It was great being a part of 1st Annual NYC Motorcycle Film Festival in Brooklyn last week. Lots of great films and filmmakers were exposed to fresh eyes hungry for inspiring motorcycle art, culture, and history on the screen. An interesting after-film Q & A brought up a seminal motorcycle film of the 1960s, “The Leather Boys”, not just necessarily for the striking “Ton-Up Boys” and bikes– actually more for it’s place in history for being the first British film to be rated ‘X’ for having homosexual themes than actual nudity of a graphic nature, per se.
I was first exposed to “The Leather Boys” as a teenage fan of The Smiths (it was a very influential and transforming film for Morrissey, and many young gay men in England).
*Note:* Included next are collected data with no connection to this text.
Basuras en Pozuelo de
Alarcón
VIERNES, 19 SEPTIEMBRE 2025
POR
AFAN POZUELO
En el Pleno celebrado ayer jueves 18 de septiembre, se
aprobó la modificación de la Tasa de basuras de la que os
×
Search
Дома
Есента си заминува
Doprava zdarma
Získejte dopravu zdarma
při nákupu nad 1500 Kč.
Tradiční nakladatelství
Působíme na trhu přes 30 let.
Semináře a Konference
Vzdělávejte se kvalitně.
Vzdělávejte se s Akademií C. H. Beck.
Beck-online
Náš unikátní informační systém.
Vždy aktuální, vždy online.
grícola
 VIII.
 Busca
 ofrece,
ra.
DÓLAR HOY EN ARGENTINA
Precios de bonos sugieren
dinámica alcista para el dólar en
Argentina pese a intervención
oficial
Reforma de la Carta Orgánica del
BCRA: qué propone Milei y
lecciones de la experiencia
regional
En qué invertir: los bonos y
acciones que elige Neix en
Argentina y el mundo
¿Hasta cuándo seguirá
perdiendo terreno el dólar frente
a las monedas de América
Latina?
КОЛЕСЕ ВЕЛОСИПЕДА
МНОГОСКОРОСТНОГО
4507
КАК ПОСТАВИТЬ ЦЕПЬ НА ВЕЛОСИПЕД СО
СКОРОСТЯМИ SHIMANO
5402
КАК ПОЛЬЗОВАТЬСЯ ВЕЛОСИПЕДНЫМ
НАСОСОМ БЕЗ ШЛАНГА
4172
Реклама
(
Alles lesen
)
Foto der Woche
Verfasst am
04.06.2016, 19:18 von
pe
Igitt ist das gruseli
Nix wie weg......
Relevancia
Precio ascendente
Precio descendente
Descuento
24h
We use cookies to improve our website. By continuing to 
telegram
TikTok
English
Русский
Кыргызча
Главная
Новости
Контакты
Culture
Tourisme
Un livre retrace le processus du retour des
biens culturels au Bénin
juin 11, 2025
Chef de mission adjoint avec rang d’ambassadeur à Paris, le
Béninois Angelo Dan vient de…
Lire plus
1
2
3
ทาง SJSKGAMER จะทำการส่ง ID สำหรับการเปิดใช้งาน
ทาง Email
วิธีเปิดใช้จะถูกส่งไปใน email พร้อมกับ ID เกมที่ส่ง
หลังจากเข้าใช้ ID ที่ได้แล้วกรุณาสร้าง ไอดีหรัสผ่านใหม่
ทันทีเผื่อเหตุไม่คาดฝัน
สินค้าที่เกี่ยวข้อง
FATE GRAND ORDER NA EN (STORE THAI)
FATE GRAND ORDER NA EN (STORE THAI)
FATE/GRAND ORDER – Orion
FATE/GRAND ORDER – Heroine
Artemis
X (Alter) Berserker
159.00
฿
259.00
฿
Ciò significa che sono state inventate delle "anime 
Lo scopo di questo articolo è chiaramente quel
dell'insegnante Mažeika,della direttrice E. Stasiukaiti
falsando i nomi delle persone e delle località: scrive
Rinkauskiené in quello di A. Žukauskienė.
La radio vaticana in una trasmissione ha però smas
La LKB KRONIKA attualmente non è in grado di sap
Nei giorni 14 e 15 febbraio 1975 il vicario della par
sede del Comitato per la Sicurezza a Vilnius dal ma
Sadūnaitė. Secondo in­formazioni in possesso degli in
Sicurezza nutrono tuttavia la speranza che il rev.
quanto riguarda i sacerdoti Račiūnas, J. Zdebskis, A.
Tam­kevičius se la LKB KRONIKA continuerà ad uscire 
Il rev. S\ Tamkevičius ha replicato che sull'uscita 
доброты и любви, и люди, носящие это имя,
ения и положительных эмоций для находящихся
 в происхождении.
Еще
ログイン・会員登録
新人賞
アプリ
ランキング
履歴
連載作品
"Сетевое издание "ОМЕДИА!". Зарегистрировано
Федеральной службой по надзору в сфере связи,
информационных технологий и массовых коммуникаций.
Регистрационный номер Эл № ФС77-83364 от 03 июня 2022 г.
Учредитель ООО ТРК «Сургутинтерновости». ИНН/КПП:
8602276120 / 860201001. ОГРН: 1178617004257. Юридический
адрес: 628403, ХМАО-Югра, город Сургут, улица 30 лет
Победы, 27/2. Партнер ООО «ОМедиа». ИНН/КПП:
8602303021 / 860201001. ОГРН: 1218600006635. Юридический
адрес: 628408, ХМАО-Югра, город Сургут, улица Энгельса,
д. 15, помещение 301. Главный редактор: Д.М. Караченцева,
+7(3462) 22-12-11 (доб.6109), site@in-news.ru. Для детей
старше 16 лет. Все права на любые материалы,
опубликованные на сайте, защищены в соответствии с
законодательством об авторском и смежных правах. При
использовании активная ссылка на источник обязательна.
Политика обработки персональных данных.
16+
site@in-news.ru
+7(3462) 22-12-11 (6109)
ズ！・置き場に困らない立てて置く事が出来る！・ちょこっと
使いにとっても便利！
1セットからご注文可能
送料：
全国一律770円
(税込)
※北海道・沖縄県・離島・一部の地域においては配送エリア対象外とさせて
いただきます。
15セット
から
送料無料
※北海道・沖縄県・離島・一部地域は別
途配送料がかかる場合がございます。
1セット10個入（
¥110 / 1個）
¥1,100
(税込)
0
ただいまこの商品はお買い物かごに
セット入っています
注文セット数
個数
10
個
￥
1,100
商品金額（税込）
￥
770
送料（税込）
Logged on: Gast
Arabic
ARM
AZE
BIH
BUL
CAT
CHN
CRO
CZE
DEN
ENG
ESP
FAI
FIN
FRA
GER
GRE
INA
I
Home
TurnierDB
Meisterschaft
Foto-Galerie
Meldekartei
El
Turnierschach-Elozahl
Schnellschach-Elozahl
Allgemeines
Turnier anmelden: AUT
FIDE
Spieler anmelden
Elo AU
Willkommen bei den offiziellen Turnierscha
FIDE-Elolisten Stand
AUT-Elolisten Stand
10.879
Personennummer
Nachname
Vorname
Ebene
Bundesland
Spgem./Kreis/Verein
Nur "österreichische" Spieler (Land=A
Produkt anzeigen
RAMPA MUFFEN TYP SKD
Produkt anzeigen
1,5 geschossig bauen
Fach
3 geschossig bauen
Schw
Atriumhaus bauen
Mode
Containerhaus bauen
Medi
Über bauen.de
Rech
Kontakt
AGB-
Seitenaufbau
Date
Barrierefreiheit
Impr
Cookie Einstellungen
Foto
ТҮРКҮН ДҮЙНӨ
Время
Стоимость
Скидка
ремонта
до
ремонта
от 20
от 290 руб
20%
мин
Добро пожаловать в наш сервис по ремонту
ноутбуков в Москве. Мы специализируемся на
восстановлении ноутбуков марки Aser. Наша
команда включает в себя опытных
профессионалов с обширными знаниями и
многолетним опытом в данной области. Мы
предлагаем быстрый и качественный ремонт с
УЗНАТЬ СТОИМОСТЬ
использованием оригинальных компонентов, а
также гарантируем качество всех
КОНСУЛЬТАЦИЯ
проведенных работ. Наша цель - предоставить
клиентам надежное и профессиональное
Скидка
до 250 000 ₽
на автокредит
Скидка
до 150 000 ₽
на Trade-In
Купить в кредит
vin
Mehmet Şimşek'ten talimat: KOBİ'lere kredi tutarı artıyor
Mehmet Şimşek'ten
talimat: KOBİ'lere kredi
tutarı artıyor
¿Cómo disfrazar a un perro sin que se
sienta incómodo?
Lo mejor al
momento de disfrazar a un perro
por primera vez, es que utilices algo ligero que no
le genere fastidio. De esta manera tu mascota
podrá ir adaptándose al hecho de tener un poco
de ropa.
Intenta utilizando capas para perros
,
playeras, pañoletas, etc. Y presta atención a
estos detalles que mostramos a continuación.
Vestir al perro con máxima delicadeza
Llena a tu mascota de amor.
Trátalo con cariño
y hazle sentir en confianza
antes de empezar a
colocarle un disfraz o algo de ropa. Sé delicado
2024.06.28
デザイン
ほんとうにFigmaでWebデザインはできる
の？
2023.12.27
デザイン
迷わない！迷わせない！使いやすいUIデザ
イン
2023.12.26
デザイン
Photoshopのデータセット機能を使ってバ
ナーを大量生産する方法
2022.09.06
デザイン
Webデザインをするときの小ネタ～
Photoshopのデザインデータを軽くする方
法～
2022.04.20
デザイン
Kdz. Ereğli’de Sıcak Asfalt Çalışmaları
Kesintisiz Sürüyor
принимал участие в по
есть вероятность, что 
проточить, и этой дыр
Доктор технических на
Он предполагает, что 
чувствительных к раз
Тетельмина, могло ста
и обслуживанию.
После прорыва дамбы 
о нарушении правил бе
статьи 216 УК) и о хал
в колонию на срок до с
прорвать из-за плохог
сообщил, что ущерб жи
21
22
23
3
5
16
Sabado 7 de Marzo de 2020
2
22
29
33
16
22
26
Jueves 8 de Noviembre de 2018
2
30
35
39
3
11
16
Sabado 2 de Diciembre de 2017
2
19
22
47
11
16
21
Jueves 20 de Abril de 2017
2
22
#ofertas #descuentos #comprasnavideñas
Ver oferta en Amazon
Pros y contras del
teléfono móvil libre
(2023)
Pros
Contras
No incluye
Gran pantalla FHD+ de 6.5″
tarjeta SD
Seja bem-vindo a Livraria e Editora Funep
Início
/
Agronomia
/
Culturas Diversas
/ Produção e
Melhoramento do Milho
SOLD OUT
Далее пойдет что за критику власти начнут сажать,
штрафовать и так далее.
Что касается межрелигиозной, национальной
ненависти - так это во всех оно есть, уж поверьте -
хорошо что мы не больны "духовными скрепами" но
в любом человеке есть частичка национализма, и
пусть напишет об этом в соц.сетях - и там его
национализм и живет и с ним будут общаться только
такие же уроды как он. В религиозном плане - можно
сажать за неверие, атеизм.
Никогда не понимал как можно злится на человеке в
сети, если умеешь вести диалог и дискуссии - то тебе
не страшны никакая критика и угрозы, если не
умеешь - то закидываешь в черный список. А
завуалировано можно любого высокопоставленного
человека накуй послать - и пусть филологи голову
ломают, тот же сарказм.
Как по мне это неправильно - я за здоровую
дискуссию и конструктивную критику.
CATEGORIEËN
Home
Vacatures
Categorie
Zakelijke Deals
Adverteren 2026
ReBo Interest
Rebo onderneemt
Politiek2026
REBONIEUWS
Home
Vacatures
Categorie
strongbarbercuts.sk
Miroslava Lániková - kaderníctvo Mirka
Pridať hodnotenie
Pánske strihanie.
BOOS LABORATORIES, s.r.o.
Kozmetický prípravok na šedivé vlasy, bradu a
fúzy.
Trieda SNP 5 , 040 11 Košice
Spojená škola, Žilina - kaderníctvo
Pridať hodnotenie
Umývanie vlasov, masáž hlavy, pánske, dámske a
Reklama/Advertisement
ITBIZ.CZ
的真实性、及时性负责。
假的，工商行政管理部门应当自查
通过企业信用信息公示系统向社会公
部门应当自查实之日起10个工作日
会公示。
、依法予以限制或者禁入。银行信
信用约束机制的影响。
Clips and images of the film and it’s stars were used in The Smiths’ video “Girlfriend in a Coma” and their single, “William, It Was Really Nothing.” In a 1988 NME interview at the Cadogan Hotel (where Oscar Wilde was arrested), Morrissey even said, “I’m almost quite speechless now, it’s a very historic place and obviously it means a great deal to me… to be sitting here staring at Oscar’s television and the very video that Oscar watched “The Leather Boys on.” (The ‘Oscar’s television’ comment, obviously an impossibility, is Moz being snarky and insulting the intelligence of the NME reporter…) Hearing “The Leather Boys” being referenced all these years later by filmmaker Eric Tretbar (Girl Meets Bike), and Paul d’Orleans of The Vintagent made me want to take a closer look at the historical influence of “The Leather Boys”, of which there is several layers.
Rita Tushingham and Colin Campbell in the iconic British film, “The Leather Boys”, 1964.